## Texte retenu
▬▬▬▬▬▬

Texte initialement paru dans Libération du 8 août 2019.

Son nom sonnait comme trois syllabes confondues «kas-us-klé» ! J’avais 10 ans et j’entendais les copains – «c’est moi Cassius Clay !» comme une garantie de victoire. Choisir son nom, c’était gagner, alors, ça rouspétait sévère dans la rue, «non, c’est moi, non ! moi !» et point d’autres noms de substitution. On était lui ou personne. Quand je me suis à mon tour approprié ce nom magique, je ne connaissais pas son visage, je n’avais pas encore la télé, c’était du mimétisme. Je m’identifiais à cette espèce de dieu invisible sans en connaître les traits. «Cassius», ça sonnait extraterrestre, divinité romaine, ça n’avait pas dans ma tête de consonance ethnique particulière, Clay relevait du super-héros de bande dessinée.

Comme il n’existait pas dans ma cité de jours sans coups, sans narine éclatée ou bosses, il était là présent pour rajouter du courage au muscle et les uppercuts trouaient l’air. Nous étions à cette époque les petits indigènes d’un pays blanc. Les occasions ne manquaient pas de vouloir casser des bouches, nous nous assumions barbares et idiots mais invincibles à la «chicore». L’adversité se levait tous les matins à nos côtés et en guise de cartable on se saisissait du bouclier Clay.

▬▬▬▬▬▬

## Données extraites
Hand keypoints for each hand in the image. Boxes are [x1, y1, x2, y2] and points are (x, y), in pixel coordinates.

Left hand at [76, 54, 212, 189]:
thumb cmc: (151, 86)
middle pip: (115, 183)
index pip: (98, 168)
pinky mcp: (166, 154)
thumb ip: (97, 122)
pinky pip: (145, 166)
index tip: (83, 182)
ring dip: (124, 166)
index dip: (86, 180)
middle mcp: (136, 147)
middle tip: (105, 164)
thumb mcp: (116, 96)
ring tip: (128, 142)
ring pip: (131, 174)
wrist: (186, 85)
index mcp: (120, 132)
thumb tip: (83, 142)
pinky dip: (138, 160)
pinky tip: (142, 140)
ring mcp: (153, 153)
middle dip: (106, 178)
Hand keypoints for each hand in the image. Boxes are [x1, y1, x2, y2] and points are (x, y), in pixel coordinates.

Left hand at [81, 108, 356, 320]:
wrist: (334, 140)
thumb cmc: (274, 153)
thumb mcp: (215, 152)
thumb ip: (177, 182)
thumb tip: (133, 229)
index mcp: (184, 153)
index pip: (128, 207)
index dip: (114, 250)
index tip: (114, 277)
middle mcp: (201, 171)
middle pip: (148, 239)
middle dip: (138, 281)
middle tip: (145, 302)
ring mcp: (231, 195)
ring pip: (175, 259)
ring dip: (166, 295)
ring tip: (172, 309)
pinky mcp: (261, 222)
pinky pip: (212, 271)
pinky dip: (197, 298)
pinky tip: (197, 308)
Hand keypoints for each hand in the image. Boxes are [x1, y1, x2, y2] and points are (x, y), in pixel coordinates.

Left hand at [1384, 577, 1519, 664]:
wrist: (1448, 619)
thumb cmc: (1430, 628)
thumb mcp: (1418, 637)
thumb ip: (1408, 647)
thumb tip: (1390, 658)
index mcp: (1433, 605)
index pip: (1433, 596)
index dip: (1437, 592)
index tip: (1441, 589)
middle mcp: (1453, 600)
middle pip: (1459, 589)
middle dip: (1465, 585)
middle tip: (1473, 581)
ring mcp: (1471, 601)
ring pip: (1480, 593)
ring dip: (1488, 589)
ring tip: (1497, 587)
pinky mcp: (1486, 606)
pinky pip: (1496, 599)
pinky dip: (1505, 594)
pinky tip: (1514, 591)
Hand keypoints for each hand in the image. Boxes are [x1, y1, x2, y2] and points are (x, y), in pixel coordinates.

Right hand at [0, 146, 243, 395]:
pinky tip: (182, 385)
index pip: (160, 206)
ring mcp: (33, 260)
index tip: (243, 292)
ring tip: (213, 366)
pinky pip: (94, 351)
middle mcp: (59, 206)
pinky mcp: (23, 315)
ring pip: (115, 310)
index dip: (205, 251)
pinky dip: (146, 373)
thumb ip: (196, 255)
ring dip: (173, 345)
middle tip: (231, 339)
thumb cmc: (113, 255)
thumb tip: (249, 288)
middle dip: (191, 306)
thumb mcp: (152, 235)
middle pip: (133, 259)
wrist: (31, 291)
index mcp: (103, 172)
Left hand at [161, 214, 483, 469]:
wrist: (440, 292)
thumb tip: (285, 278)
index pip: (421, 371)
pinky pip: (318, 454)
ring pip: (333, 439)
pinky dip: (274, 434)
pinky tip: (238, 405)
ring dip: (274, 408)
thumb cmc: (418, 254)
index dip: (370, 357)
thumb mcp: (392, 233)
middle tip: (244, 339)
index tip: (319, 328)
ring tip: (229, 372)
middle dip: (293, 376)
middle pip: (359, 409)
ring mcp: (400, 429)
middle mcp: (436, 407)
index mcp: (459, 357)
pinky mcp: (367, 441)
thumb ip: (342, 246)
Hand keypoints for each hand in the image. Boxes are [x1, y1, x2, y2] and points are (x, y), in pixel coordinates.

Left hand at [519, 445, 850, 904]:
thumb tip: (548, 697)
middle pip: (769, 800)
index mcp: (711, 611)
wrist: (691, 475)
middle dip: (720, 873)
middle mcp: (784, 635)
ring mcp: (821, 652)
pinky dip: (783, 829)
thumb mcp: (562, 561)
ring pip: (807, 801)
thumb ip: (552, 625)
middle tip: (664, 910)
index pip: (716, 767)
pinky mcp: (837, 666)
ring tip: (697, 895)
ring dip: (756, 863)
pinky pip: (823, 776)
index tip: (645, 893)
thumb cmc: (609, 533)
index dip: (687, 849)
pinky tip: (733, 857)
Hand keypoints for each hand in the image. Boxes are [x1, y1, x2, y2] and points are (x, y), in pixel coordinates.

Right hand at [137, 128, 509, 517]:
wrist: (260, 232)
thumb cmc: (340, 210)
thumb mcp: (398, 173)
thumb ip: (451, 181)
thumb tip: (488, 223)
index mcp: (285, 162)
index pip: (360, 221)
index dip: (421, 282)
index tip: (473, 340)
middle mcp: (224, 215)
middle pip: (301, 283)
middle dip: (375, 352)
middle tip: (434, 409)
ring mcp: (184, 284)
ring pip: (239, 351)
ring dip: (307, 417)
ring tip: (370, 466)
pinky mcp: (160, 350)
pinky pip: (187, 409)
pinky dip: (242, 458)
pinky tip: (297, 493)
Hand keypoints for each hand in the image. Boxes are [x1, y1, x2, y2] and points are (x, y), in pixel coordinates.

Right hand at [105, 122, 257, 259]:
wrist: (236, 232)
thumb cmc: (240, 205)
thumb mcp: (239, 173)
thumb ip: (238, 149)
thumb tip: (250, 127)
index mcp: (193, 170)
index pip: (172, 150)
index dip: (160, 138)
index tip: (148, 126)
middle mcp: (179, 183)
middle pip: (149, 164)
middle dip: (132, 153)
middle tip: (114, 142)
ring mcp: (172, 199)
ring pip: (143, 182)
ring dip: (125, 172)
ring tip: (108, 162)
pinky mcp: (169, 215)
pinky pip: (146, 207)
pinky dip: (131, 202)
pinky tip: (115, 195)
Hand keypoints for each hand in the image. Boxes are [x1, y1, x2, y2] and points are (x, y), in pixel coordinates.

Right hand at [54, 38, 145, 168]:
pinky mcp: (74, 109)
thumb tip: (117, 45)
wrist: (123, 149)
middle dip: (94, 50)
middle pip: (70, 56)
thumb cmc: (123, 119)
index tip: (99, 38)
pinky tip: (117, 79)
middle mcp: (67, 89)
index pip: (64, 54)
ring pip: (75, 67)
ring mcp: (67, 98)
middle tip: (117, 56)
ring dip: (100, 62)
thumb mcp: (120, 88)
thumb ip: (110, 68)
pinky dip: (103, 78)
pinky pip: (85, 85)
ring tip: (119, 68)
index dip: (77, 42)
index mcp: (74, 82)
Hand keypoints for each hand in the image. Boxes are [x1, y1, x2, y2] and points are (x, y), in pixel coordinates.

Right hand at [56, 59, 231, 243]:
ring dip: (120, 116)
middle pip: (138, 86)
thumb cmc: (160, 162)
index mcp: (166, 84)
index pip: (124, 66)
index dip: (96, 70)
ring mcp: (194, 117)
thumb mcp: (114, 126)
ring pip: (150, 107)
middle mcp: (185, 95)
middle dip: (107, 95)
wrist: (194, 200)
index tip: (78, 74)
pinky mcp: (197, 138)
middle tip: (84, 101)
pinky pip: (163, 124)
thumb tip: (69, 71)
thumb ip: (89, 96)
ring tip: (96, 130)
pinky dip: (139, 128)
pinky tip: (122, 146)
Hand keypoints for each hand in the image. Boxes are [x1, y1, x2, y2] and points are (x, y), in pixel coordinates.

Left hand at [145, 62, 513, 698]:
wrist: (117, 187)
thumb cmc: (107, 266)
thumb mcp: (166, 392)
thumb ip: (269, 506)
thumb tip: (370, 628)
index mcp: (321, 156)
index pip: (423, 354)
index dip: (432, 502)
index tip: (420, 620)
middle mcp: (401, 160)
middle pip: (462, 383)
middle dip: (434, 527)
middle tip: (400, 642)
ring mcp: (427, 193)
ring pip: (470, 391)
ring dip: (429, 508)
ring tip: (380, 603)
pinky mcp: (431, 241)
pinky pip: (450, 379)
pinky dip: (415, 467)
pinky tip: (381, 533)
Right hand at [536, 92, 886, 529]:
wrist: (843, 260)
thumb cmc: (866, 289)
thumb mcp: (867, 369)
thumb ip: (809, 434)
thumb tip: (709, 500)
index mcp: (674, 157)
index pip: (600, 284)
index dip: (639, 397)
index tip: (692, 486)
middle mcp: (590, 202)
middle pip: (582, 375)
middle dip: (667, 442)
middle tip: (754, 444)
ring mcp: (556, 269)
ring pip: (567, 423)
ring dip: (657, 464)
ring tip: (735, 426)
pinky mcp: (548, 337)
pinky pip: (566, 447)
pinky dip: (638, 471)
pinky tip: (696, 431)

▬▬▬▬▬▬

## Questions d'étude
[1] D'après le texte sur Cassius Clay, de quoi se saisissait-on en guise de cartable ?
[2] Poursuivez le texte sur Cassius Clay après sa dernière phrase.

## Réponses
[1] Du bouclier Clay.

[2]
Puis un jour, il est apparu pour le combat du siècle, j’avais 12 ans, on annonçait le combat de tous les combats, et la rumeur gloussait une fin du monde, le début d’un autre où nous n’aurions plus peur des Blancs, plus peur de leur terrible domination, c’était sa promesse. Mon père disait en kabyle : «Il va l’éparpiller ce fils de chienne !» En vérité, il ne parlait pas de George Foreman mais du «petit Français» raciste qui lui pourrissait la vie car pour lui n’importe quel adversaire d’Ali était blanc, raciste et français même s’il était noir. Cet homme nous faisait haïr ses adversaires à des points culminants. A la fin du match, il les enlaçait, dix ans après, on continuait à les maudire. Liston, Frazier, Foreman, au pilori !

Combattre Ali, c’était revêtir l’habit de la disgrâce éternelle, on était le méchant et comme une inguérissable contagion notre descendance en prenait pour son grade. Mais ce que j’aimais surtout, c’est qu’il faisait sourire mon père par ses grimaces ahurissantes et ses embardées foutraques. Il montrait le Blanc du doigt, c’était bon.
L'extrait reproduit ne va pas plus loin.